- What to do:
What is needed here is every record, retyped without any change.

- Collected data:
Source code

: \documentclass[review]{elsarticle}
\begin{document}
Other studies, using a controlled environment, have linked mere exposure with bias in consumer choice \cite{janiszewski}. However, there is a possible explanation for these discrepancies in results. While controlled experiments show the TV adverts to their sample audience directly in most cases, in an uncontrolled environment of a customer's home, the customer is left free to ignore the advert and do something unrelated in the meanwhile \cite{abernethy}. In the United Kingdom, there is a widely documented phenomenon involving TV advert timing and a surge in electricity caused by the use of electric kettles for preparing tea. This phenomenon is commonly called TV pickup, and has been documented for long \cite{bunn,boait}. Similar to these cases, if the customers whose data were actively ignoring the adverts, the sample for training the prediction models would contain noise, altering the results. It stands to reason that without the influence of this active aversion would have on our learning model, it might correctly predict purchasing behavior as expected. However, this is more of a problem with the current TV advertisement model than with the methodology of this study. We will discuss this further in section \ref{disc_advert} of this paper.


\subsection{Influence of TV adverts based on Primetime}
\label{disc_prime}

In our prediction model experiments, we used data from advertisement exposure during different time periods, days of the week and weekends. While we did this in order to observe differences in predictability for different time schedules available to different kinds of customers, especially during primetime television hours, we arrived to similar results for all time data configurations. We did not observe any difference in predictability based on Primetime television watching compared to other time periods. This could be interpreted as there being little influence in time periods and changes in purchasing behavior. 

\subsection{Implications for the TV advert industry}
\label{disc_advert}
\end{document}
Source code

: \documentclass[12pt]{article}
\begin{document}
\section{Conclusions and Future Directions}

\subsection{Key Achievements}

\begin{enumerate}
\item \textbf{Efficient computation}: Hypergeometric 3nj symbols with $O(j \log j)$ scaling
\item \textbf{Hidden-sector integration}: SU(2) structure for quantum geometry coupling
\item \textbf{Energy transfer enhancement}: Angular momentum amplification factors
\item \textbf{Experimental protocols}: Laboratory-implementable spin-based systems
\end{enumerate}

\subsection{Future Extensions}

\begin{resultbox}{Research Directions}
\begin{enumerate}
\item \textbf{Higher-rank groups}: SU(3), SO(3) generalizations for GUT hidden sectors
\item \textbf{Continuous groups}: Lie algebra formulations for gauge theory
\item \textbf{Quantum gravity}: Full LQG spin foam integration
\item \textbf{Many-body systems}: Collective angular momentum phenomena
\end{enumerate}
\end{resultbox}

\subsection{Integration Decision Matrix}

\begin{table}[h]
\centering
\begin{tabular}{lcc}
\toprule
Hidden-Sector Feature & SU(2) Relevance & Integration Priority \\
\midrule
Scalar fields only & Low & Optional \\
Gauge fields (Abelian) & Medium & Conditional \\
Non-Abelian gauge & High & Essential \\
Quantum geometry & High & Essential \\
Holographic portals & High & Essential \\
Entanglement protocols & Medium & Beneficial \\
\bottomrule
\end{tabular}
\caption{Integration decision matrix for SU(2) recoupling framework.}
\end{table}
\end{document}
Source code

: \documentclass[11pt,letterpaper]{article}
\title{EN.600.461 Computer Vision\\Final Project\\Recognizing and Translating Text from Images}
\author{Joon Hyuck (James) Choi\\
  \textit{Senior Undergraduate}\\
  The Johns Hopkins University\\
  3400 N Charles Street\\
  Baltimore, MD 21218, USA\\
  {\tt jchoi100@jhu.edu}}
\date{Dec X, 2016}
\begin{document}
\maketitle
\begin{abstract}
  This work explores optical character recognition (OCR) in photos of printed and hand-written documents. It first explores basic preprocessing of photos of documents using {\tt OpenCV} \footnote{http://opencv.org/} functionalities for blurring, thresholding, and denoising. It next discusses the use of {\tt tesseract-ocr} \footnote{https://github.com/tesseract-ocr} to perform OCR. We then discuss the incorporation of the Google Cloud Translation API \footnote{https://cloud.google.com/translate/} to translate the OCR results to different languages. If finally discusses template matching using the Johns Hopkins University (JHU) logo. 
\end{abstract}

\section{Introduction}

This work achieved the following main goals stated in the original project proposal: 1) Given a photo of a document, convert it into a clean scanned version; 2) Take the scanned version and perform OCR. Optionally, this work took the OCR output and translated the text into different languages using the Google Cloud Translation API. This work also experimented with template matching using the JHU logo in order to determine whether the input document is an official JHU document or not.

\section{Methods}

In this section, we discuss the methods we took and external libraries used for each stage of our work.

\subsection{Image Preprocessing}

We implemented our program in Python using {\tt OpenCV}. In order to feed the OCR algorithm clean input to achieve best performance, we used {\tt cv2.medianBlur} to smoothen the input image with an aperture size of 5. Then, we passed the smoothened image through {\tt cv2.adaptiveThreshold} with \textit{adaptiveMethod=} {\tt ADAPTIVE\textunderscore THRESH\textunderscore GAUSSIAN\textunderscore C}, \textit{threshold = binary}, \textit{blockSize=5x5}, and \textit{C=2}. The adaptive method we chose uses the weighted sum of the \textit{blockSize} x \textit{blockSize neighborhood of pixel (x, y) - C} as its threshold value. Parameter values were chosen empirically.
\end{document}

- Written response:
Source code

: \documentclass[review]{elsarticle}
\begin{document}
Other studies, using a controlled environment, have linked mere exposure with bias in consumer choice \cite{janiszewski}. However, there is a possible explanation for these discrepancies in results. While controlled experiments show the TV adverts to their sample audience directly in most cases, in an uncontrolled environment of a customer's home, the customer is left free to ignore the advert and do something unrelated in the meanwhile \cite{abernethy}. In the United Kingdom, there is a widely documented phenomenon involving TV advert timing and a surge in electricity caused by the use of electric kettles for preparing tea. This phenomenon is commonly called TV pickup, and has been documented for long \cite{bunn,boait}. Similar to these cases, if the customers whose data were actively ignoring the adverts, the sample for training the prediction models would contain noise, altering the results. It stands to reason that without the influence of this active aversion would have on our learning model, it might correctly predict purchasing behavior as expected. However, this is more of a problem with the current TV advertisement model than with the methodology of this study. We will discuss this further in section \ref{disc_advert} of this paper.


\subsection{Influence of TV adverts based on Primetime}
\label{disc_prime}

In our prediction model experiments, we used data from advertisement exposure during different time periods, days of the week and weekends. While we did this in order to observe differences in predictability for different time schedules available to different kinds of customers, especially during primetime television hours, we arrived to similar results for all time data configurations. We did not observe any difference in predictability based on Primetime television watching compared to other time periods. This could be interpreted as there being little influence in time periods and changes in purchasing behavior. 

\subsection{Implications for the TV advert industry}
\label{disc_advert}
\end{document}
Source code

: \documentclass[12pt]{article}
\begin{document}
\section{Conclusions and Future Directions}

\subsection{Key Achievements}

\begin{enumerate}
\item \textbf{Efficient computation}: Hypergeometric 3nj symbols with $O(j \log j)$ scaling
\item \textbf{Hidden-sector integration}: SU(2) structure for quantum geometry coupling
\item \textbf{Energy transfer enhancement}: Angular momentum amplification factors
\item \textbf{Experimental protocols}: Laboratory-implementable spin-based systems
\end{enumerate}

\subsection{Future Extensions}

\begin{resultbox}{Research Directions}
\begin{enumerate}
\item \textbf{Higher-rank groups}: SU(3), SO(3) generalizations for GUT hidden sectors
\item \textbf{Continuous groups}: Lie algebra formulations for gauge theory
\item \textbf{Quantum gravity}: Full LQG spin foam integration
\item \textbf{Many-body systems}: Collective angular momentum phenomena
\end{enumerate}
\end{resultbox}

\subsection{Integration Decision Matrix}

\begin{table}[h]
\centering
\begin{tabular}{lcc}
\toprule
Hidden-Sector Feature & SU(2) Relevance & Integration Priority \\
\midrule
Scalar fields only & Low & Optional \\
Gauge fields (Abelian) & Medium & Conditional \\
Non-Abelian gauge & High & Essential \\
Quantum geometry & High & Essential \\
Holographic portals & High & Essential \\
Entanglement protocols & Medium & Beneficial \\
\bottomrule
\end{tabular}
\caption{Integration decision matrix for SU(2) recoupling framework.}
\end{table}
\end{document}
Source code

: \documentclass[11pt,letterpaper]{article}
\title{EN.600.461 Computer Vision\\Final Project\\Recognizing and Translating Text from Images}
\author{Joon Hyuck (James) Choi\\
  \textit{Senior Undergraduate}\\
  The Johns Hopkins University\\
  3400 N Charles Street\\
  Baltimore, MD 21218, USA\\
  {\tt jchoi100@jhu.edu}}
\date{Dec X, 2016}
\begin{document}
\maketitle
\begin{abstract}
  This work explores optical character recognition (OCR) in photos of printed and hand-written documents. It first explores basic preprocessing of photos of documents using {\tt OpenCV} \footnote{http://opencv.org/} functionalities for blurring, thresholding, and denoising. It next discusses the use of {\tt tesseract-ocr} \footnote{https://github.com/tesseract-ocr} to perform OCR. We then discuss the incorporation of the Google Cloud Translation API \footnote{https://cloud.google.com/translate/} to translate the OCR results to different languages. If finally discusses template matching using the Johns Hopkins University (JHU) logo. 
\end{abstract}

\section{Introduction}

This work achieved the following main goals stated in the original project proposal: 1) Given a photo of a document, convert it into a clean scanned version; 2) Take the scanned version and perform OCR. Optionally, this work took the OCR output and translated the text into different languages using the Google Cloud Translation API. This work also experimented with template matching using the JHU logo in order to determine whether the input document is an official JHU document or not.

\section{Methods}

In this section, we discuss the methods we took and external libraries used for each stage of our work.

\subsection{Image Preprocessing}

We implemented our program in Python using {\tt OpenCV}. In order to feed the OCR algorithm clean input to achieve best performance, we used {\tt cv2.medianBlur} to smoothen the input image with an aperture size of 5. Then, we passed the smoothened image through {\tt cv2.adaptiveThreshold} with \textit{adaptiveMethod=} {\tt ADAPTIVE\textunderscore THRESH\textunderscore GAUSSIAN\textunderscore C}, \textit{threshold = binary}, \textit{blockSize=5x5}, and \textit{C=2}. The adaptive method we chose uses the weighted sum of the \textit{blockSize} x \textit{blockSize neighborhood of pixel (x, y) - C} as its threshold value. Parameter values were chosen empirically.
\end{document}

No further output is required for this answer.